Optimization-driven sampling for analyzing big data streams
Real-time processing over data streams has become a popular trend for data analysis. With more business applications rely on real-time data analysis to make decisions, traditional batch data processing has become insufficient. While the demand of streaming analysis arises, analyzing big data streams quickly and accurately is a major challenge to overcome.
Sampling is a good approach to provide quick analysis over big data streams. Analyzing the sample gives us an approximation of the exact answer we obtain when analyzing original data. By avoiding analyzing the entire streams, the processing time could be greatly reduced. However, sampling over data streams leads to the following challenges: (1) given a limited budget size, how to build a sample such that the accuracy of approximation over sample is good? And (2) recent data are usually more valuable to some streaming analysis applications, e.g., a real-time intrusion detection system will focus on recent event logs. How to build a sample that weighs more on recent data and eliminates the ancient data in sample is another challenge.

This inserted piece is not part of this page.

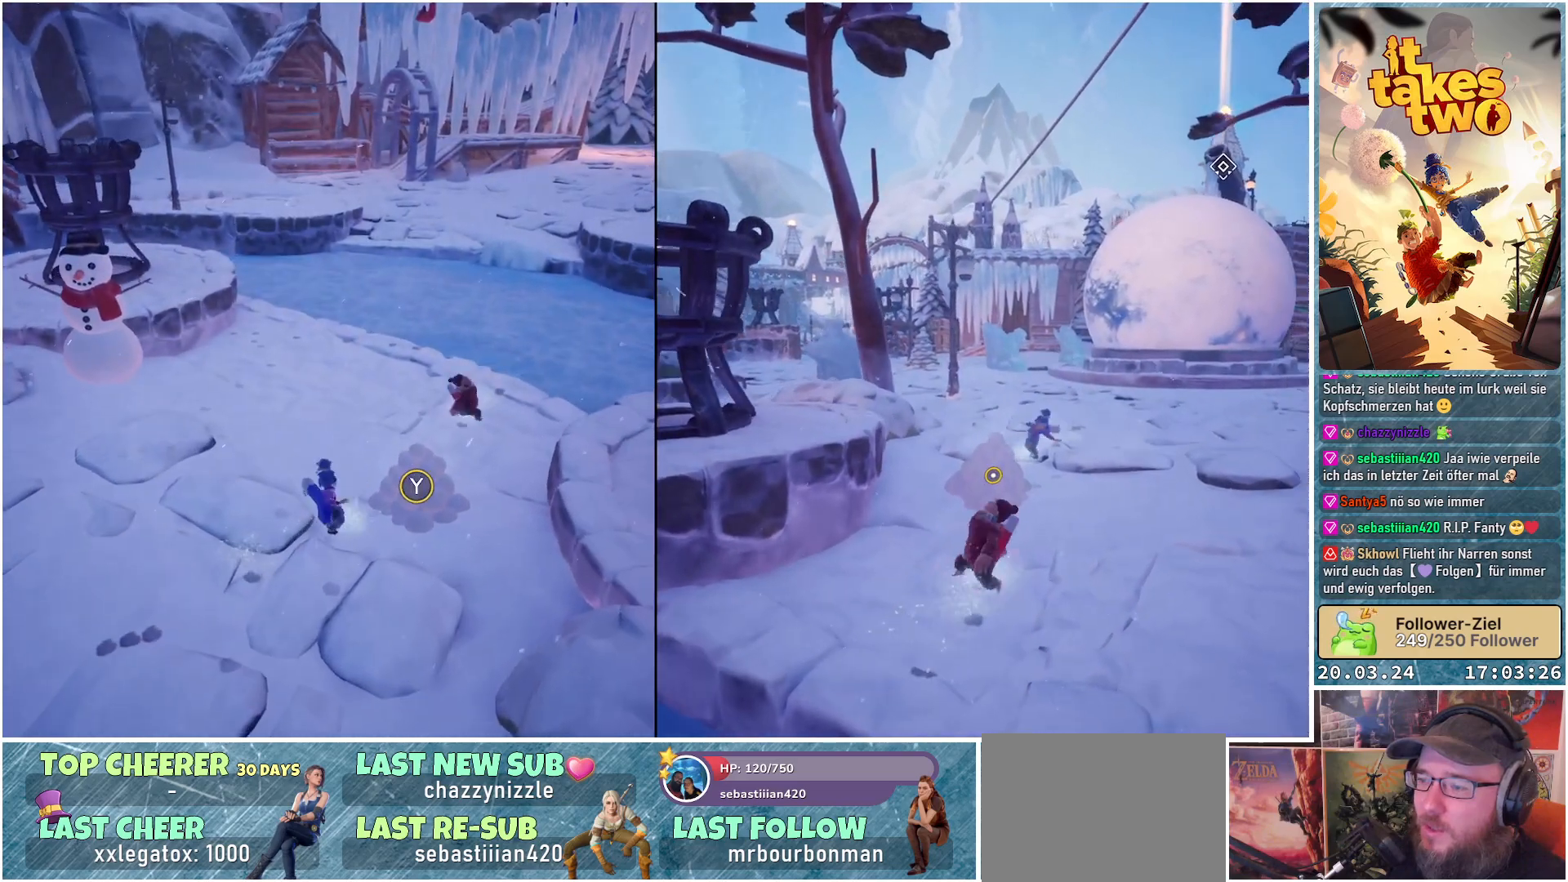
{"buttons": [], "left_stick": "down-left", "right_stick": "right", "events": [[17, "Y", "up"], [350, "left_stick", "left"], [417, "right_stick", "right"], [483, "left_stick", "down-left"]]}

In this research, we propose an optimization-driven sampling (ODS) framework as a solution that aims at (1) providing a more accurate analysis over streaming data and (2) elimination of older data using the sliding window model. Based on how the sample will be analyzed, we formulate the sampling process as an optimization problem and derive an optimal sampling algorithm that will be followed when constructing and maintaining sample over data stream. We study ODS with different sample usages over data streams and discuss how to construct an optimal sample in those settings. We also study lower bounds of accuracy of an ODS sample collected from data streams. Experiments and evaluations were also conducted to show our optimal sample can yield better analysis estimation compared to other existing streaming sampling methods.